Olcott was in toenemende mate verontrust over de hoge achting en diepe
eerbied die Blavatsky en haar werk ten deel vielen. Hij schreef zijn
Old Diary Leaves [Oude Dagboekbladen] ten dele om te bestrijden
wat hij zag als een neiging tot heldenverering van Blavatsky, en zijn
beschrijving van haar is soms opzettelijk verre van vleiend. Volgens
hem werd zijn rol ondergewaardeerd en de hare verkeerd voorgesteld:
Ook was Mw. Blavatsky niet meer dan ikzelf de ‘Stichter’
van de Society: we waren beiden niet meer dan een gewillige tussenpersoon
. . . ik was het die voorstelde om de Society te vormen, die de taak
volledig op me had genomen om de eerste kleuterstapjes ervan te leiden,
en die na het mislukken van het oorspronkelijke wettelijke ontwerp
van de statuten en het huishoudelijk reglement . . . de hele uitvoerende
verantwoordelijkheid droeg. . . Maar zij was de contactpersoon tussen
hen [de adepten] en mij en verdiende daarvoor mijn levenslange dankbaarheid,
zoals ze die ook sinds lang verdiende voor broederlijke liefde en
trouw . . . Als een actieve vulkaan werpt ze heel wat lava, scoriabrokken
en zwavel uit, maar gelijk de vulkaan legt ze vaak goud- en zilveraders
van geheime waarheid bloot voor hen die niet te blind zijn om
die te zien. – The Theosophist,
september 1889
Na de dood van Blavatsky waren Olcott (voorzitter-stichter), William
Q. Judge (vice-voorzitter van de TS en medehoofd van de esoterische
sectie), en Annie Besant (voorzitter van de Blavatsky Lodge in Londen,
en medehoofd van de ES) de leidinggevende functionarissen. Olcott zag
de voorzitter als iemand die
zijn functie met strikte onpartijdigheid ten opzichte
van volkeren, sekten en politieke stelsels uitoefent. Hij moet in
Adyar wonen, de bibliotheek uitbreiden, THE
THEOSOPHIST instandhouden, het opvoedingswerk stimuleren, .
. . in Ceylon en Zuid-India, en klaarstaan om alle delen van de wereld
te bezoeken als de omstandigheden dat eisen, en de afgelegen afdelingen
weven in het grootse gouden web van broederschap waarvan het centrum
en de kern in Adyar zijn.
– Toespraak tot de jaarlijkse Conventie,
1893
Allang bestaande spanningen tussen Olcott en Judge (vergelijkbaar met
die tussen Olcott en Blavatsky, maar veel groter) in de persoonlijke
sfeer en betreffende het beleid vergrootten de conflicten die tenslotte
in 1895 tot de splitsing van de Society leidden. Na de deling zette
Olcott zijn theosofische werk met Annie Besant voort, reisde veel, hield
voordrachten en stichtte nieuwe afdelingen, tot hij eind 1906 in Europa
aan boord van een schip zijn been verwondde. Hij keerde naar Adyar terug,
waar hij op 17 februari 1907 aan een hartaanval overleed.
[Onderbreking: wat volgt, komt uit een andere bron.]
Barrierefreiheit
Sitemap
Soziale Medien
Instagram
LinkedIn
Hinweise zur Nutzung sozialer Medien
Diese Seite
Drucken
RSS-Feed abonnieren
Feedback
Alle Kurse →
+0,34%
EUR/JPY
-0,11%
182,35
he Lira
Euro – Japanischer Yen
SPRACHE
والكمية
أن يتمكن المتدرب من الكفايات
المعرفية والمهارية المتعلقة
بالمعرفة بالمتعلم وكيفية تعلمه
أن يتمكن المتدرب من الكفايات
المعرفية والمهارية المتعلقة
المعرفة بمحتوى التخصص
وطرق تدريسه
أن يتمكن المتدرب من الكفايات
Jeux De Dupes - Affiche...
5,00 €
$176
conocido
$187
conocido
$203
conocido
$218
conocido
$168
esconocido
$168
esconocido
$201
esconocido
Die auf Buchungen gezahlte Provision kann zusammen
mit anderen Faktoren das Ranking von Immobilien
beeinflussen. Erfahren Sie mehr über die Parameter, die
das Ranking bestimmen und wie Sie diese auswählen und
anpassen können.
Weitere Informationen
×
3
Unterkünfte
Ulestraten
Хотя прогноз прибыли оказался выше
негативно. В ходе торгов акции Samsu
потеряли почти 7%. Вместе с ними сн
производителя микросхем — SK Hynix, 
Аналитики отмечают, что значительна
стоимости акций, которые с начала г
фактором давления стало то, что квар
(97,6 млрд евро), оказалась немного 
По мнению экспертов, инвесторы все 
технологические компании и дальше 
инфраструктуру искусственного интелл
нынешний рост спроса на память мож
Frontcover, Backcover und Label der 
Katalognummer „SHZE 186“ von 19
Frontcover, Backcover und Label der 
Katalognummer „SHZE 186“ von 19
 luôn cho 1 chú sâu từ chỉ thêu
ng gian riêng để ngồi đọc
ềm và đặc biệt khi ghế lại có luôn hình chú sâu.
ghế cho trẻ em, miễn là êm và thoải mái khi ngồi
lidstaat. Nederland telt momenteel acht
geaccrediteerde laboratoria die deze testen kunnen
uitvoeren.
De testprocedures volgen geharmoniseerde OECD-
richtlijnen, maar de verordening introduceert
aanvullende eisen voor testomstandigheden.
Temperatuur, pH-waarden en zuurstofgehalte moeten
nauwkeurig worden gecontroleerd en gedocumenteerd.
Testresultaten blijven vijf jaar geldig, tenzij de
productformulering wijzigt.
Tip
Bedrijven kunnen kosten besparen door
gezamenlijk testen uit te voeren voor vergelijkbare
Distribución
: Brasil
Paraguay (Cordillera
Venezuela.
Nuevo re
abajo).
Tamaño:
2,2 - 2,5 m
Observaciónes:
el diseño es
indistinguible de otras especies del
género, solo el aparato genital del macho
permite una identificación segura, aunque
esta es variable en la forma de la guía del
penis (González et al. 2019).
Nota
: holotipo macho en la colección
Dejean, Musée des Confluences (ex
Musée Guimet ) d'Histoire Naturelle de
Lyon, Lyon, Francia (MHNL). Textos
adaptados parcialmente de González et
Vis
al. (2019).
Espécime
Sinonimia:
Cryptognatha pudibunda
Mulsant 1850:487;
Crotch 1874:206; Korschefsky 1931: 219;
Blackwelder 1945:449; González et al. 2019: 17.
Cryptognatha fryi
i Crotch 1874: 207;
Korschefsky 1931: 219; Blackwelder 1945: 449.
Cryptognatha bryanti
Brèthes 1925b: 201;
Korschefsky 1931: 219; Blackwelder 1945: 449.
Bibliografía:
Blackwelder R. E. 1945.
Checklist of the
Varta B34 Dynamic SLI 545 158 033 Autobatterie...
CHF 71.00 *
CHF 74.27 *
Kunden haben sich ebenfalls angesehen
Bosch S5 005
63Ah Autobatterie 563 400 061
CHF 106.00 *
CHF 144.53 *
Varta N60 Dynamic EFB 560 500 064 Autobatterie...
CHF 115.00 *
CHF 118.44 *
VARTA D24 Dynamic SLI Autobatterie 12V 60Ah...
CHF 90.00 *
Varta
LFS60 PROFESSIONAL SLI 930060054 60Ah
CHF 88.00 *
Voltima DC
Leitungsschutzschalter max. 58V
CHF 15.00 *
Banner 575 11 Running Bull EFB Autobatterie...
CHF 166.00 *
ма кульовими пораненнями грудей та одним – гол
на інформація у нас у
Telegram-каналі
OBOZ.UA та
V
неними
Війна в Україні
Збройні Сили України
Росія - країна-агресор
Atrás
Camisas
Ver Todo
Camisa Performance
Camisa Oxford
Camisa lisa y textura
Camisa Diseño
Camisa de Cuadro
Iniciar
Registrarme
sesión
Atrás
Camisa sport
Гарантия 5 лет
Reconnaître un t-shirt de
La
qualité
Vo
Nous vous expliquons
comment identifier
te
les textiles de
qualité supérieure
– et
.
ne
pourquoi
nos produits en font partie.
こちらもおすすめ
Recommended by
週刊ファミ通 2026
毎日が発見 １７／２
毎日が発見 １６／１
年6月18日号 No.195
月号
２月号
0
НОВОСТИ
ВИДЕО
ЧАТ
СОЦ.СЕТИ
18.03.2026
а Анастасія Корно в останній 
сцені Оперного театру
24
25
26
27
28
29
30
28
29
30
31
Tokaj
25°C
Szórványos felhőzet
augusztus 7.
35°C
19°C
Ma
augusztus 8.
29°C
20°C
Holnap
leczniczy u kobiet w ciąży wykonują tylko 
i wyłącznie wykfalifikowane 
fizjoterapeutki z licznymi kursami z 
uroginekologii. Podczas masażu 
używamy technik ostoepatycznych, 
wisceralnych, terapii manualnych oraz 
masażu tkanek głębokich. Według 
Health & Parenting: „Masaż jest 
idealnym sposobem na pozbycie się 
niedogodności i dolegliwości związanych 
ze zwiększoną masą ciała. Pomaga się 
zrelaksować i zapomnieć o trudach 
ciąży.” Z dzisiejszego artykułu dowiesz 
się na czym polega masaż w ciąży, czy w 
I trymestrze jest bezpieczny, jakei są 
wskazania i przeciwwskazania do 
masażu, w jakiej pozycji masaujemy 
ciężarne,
Henry S. Olcott heeft een uitzonderlijk leven gehad. Hij wijdde de
laatste drie decennia daarvan aan het helpen van de mensheid; zijn gedachten
en aspiraties bleven gericht op de taak die hij voor zijn leraren op
zich had genomen. Zijn onvolkomenheden zijn vaak vermeld, maar zoals
Blavatsky opmerkte: ‘Eén ding weet ik zeker — en
mijn meester en de zijne weten het ook — hij heeft zijn best gedaan,
en iemand kan niet meer doen dan dat.’5
Noten
- H.P. Blavatsky: Collected Writings
1:95.
- Het is niet duidelijk hoe die avond
precies is verlopen. Olcott herinnerde zich te hebben voorgesteld
dat er een Society zou worden gevormd, terwijl W.Q. Judge zich herinnerde
een briefje van Blavatsky aan Olcott te hebben doorgegeven waarin
hem werd gevraagd een Society te vormen, waarna Olcott het voorstel
deed.
- Zie ‘William
Quan Judge: een biografische schets’, Sunrise,
september/oktober 1996.
- Brief aan N.D. Khandalavala, gedateerd 21 nov. 1889;
in The Theosophist, aug. 1932.
- The Theosophist, 53:622-3
(augustus 1932), geschreven 21 november 1889.